Bank officials are still earning six-digit incomes every year, and politicians have seldom seen their wages diminishing over this period. According to the Irish Times, politicians most people have never heard of, are entitled of a €2.2 million pension. Had this occurred at any other period of time, we would have just thought it was because the economy is booming; at the present time it appears as a ridicule to the efforts of the innocent people bearing the cost of the banks' errors.
We are moving towards a pure capitalist society where money comes first and everything else second. At least that is how our leaders behave. We have to pay for the mistakes others have done. I heard a saying once that an insane person throwing a rock in a well will need 40 sane people to get it out. This is what is essentially happening in Europe now. We are paying for wrong decisions, poor judgement and false ideologies. Politicians cannot see the way we do because their incentives are different. In a discussion with Constantin Gurdgiev he stated that politicians face the same incentives as bankers; he was right. It does not mean anything to them whether 99% of the people are paying for the sins of the other 1%. Simply because they will get their money and benefits anyway. And if they manage to do something good for the country as well then even better; if they do not who cares?

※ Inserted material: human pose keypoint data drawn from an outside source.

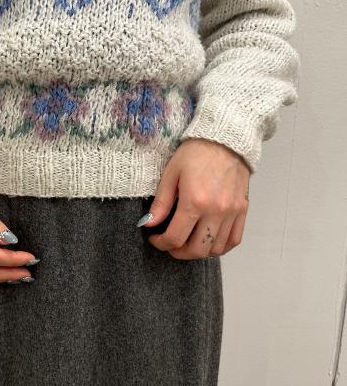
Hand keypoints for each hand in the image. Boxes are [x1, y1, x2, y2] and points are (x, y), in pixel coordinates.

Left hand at [139, 138, 250, 258]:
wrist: (224, 139)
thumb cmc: (195, 153)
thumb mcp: (170, 174)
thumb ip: (161, 203)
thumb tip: (148, 224)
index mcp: (195, 201)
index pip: (175, 238)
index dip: (161, 243)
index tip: (155, 238)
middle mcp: (216, 211)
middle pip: (196, 249)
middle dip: (178, 252)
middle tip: (169, 244)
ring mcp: (232, 212)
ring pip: (216, 249)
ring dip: (198, 251)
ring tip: (187, 242)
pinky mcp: (242, 210)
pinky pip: (234, 240)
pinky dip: (220, 247)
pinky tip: (208, 240)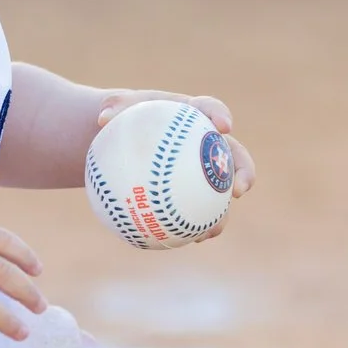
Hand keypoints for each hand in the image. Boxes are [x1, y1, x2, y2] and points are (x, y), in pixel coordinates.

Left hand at [96, 90, 257, 224]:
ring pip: (222, 192)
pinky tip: (190, 240)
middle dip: (244, 171)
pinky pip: (200, 211)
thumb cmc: (124, 120)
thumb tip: (103, 118)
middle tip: (238, 189)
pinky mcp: (194, 193)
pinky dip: (197, 226)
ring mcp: (204, 171)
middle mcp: (207, 143)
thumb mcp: (115, 110)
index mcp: (194, 115)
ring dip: (224, 212)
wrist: (124, 142)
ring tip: (214, 229)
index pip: (212, 110)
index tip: (224, 126)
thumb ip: (113, 108)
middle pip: (235, 156)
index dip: (221, 116)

The distinction between politicians and those who elect them is growing larger and larger. This inevitably leads to the former believing that they are masters of the game and the latter hoping that the game will someday change. The only way for this to change is to have the politicians more liable for their actions than they are now. I have already proposed a scheme for this, with the goal of aligning the politicians' and policymakers' incentives to those of the people who elect them. The issue is who would be brave enough to apply it?
We all know that having to suffer for the banks' mishaps is unfair. Yet, the banks should not have allowed us to spend so much in the first place. It all goes back to a vicious cycle of banking policies, supervision and the notion that the state will always be there as the lender of last resort. New banking supervision rules should be made so that no systemic collapse can occur when a banking institution fails. Given the size of the banks in the modern day a simple solution would be to split them into separate institutions. Yet, what politician or policymaker would be so determined to do so given that their incentives tell them a different story?